Interesting topic. I'll take the liberty of jumping in with two observations, the second of which may bring some interesting responses. One - if you, personally want to enter a contest, the time to do it is now. Two - in my own, personal opinion, the time to enter a contest is - never.
I've been building models for 49 years, and I've taken part in quite a few contests - local IPMS ones (dating back to the late sixties, when the IPMS was a new organization), regional events, and international ones. I've also served as a judge quite a few times - including the 1990 International Scale Ship Model Competition at the Mariners' Museum, where I used to work. On the basis of that experience I'm convinced that model contests do at least as much harm as they do good.
In the first place, winning an award in a contest, by definition, merely establishes that
in the opinion of the judges your model was superior
to whatever other models happened to show up. The above post from Mr. Smith is a good indication of how the personal opinions of judges, frequently influenced by some odd sort of "group think," can influence the outcome.
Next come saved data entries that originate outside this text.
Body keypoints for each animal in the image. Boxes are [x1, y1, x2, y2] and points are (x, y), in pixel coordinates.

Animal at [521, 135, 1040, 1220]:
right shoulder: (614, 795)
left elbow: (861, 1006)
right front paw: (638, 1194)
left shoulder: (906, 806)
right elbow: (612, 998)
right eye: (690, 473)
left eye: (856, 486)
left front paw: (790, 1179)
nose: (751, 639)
In my own favorite field, ship modeling, there's an influential European organization that goes even farther than Mr. Smith's examples: it bans weathering. In my opinion that sort of behavior doesn't encourage better modeling; it stifles individuality and creativity. At my age I have better things to do than build a model according to somebody else's standards, just for the sake of winning a ribbon or a trophy. I don't need somebody to tell me whether my model is better than somebody else's; I'm perfectly capable of figuring that out for myself. And if I think Model A is better than Model B, and somebody else thinks the opposite is the case - well, does that really make any difference?
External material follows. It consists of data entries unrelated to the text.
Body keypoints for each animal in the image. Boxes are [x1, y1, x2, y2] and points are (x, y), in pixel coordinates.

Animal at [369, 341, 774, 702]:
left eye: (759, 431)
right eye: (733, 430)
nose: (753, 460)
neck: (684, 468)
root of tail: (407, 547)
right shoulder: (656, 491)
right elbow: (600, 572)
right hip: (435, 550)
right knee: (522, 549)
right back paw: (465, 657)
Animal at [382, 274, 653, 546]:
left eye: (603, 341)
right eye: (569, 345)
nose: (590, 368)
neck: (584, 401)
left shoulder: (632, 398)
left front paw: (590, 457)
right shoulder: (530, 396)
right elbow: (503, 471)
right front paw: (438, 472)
Secondly, model contests have a way of bringing out the worst in people. Some of the most ludicrous exhibitions of infantile, bratty behavior I've ever seen have been put on by alleged adults who didn't like the outcomes of model contests. (On more than one occasion I've been guilty of saying some stupid, regretable things myself at contests. That's another reason I don't enter them any more.) I've known people to drop out of model clubs because of contest results, and though I've never actually seen a pair of modelers lay into each other with their fists, I've heard that it's happened. One of the losers in that 1990 Mariners' Museum competition spent several months afterward bombarding the organizers with sour-grapes letters, eventually threatening to report the judges to the authorities. (His balloon got popped when he discovered that there are no such authorities.)
Some years ago Mystic Seaport Maritime Museum staged a "juried exhibition" that I liked. The modelers brought their models to the museum, and the judges identified all the ones that came up to a certain (pretty high) standard. All those models were put on public exhibition at the museum for several months. None of them was labeled "best" or "second best"; all of them were simply identified as excellent models. In my opinion that's as competitive as modeling needs to be.
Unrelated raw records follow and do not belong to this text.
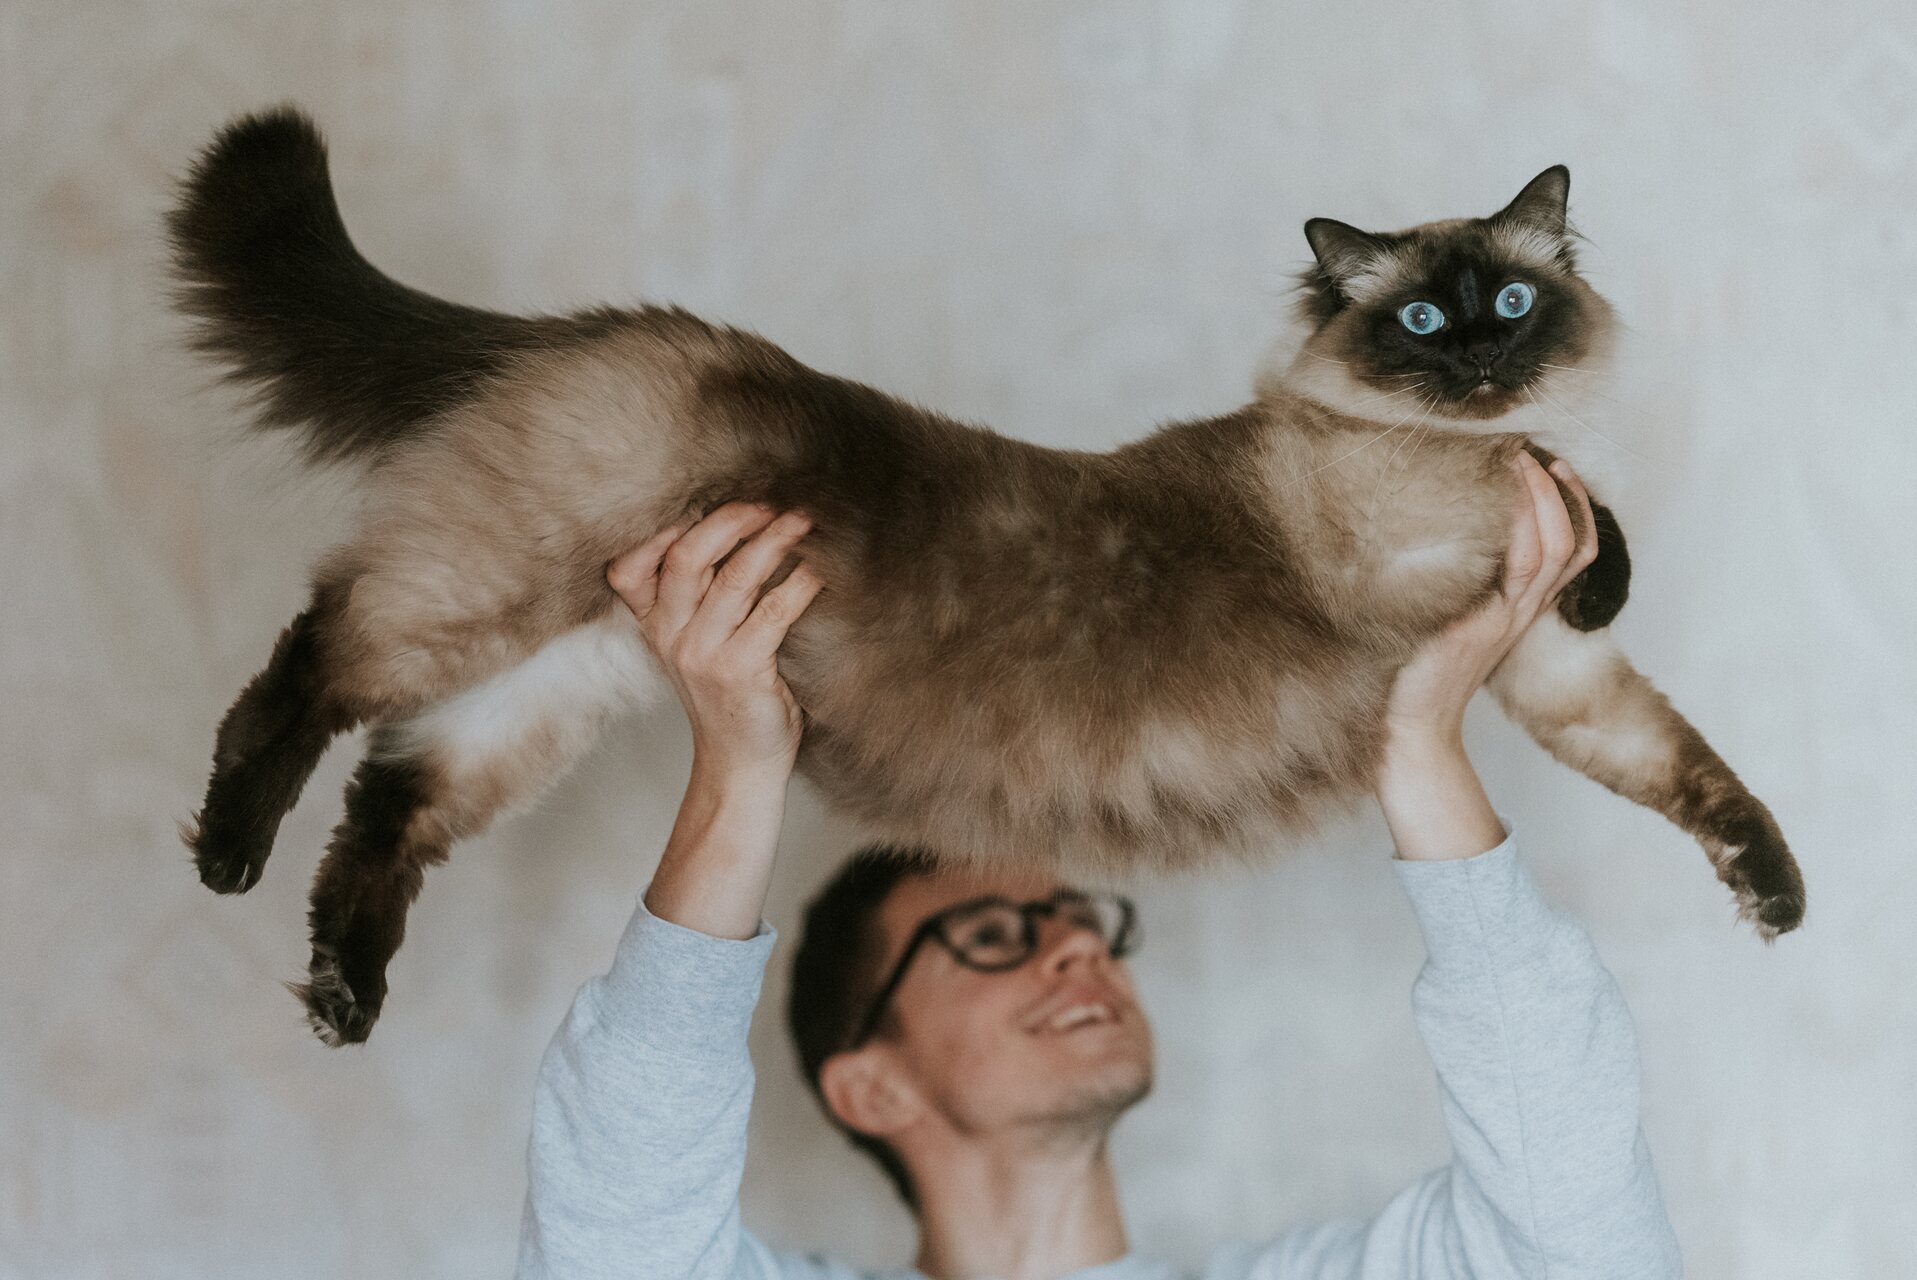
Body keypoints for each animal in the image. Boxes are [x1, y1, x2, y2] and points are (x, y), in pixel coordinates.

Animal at [172, 107, 1801, 1050]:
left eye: (1515, 299)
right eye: (1419, 321)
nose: (1478, 362)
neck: (1471, 440)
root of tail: (608, 328)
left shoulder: (1546, 673)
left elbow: (1687, 766)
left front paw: (1773, 902)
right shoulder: (1443, 539)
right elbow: (1583, 510)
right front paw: (1597, 549)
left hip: (561, 676)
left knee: (392, 798)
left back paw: (341, 995)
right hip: (487, 591)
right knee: (315, 660)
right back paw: (226, 854)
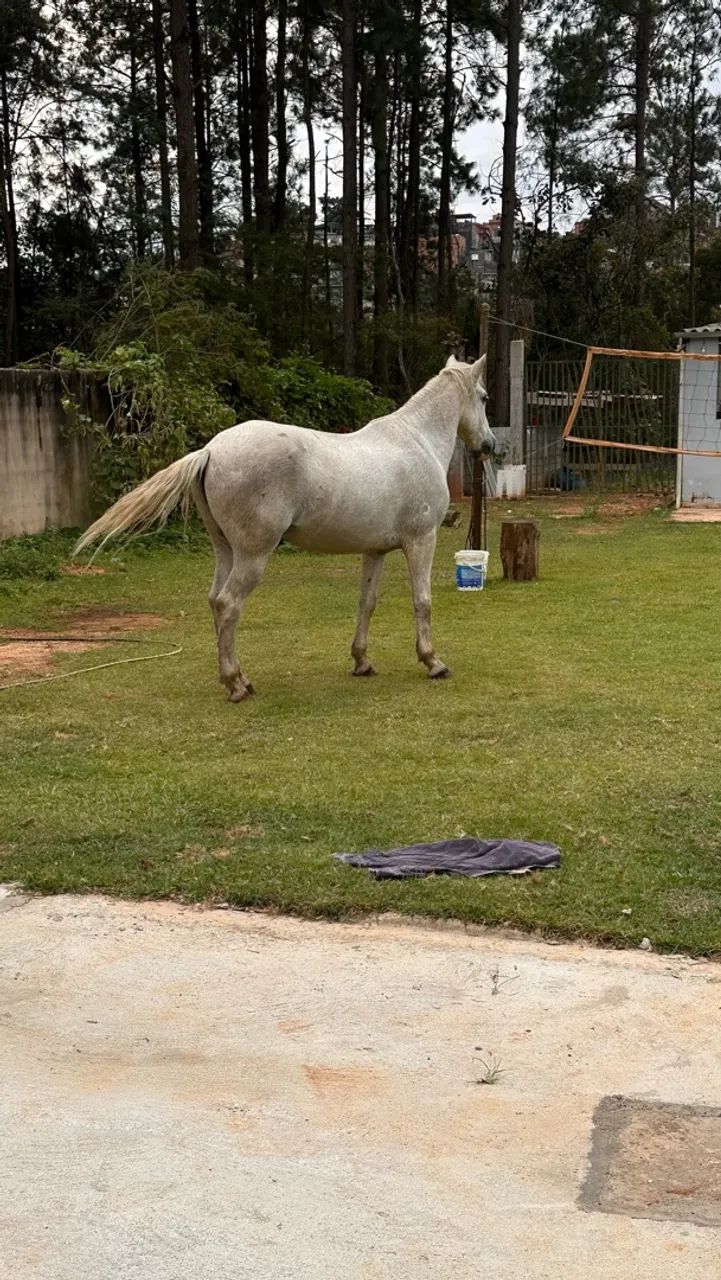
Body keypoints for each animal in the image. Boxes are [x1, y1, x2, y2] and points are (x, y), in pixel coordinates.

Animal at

I greatly enjoy looking at, talking about, and learning from other people's models, but there are ways to do that without holding contests. I'm a big believer in non-competitive exhibitions. The club I currently belong to, the Carolina Maritime Modelers' Society (meetings at the North Carolina Maritime Museum in Beaufort the last Saturday of every month at 2:00; new members and visitors always welcome) holds such an event every May, in conjunction with the museum's annual Wooden Boat Show. The club members bring in their models (the subjects of which range from RC sailboats to clipper ships to Japanese battleships) and display them in the museum auditorium. Before the show starts we set the models up in front of a plain background under photographic lights and I take pictures of them; I make the set of photos into CDs and pass them out at the next meeting. On the day of the Wooden Boat Show thousands of visitors look at the models and talk to the modelers. We operate a booth in which kids are invited, for $2.00 apiece, to build models of fishing trawlers from pre-shaped wood parts made in the museum's boat shop. (Most enthusiastic customers: Girl Scout troops. Average construction time: 15 minutes. Typical reaction to the experience: ecstasy.) Everybody has a great time, everybody learns something, and nobody argues with anybody about anything. I've been in that club for about ten years, during which I've never heard an uncivil word spoken by anybody. Maybe that's at least partly because we don't have contests.
All the above is, of course, highly personal opinion. I know lots of folks get a great deal of enjoyment out of model competitions, and that's entirely their business and their choice. But give me a non-competitive exhibition any day of the week.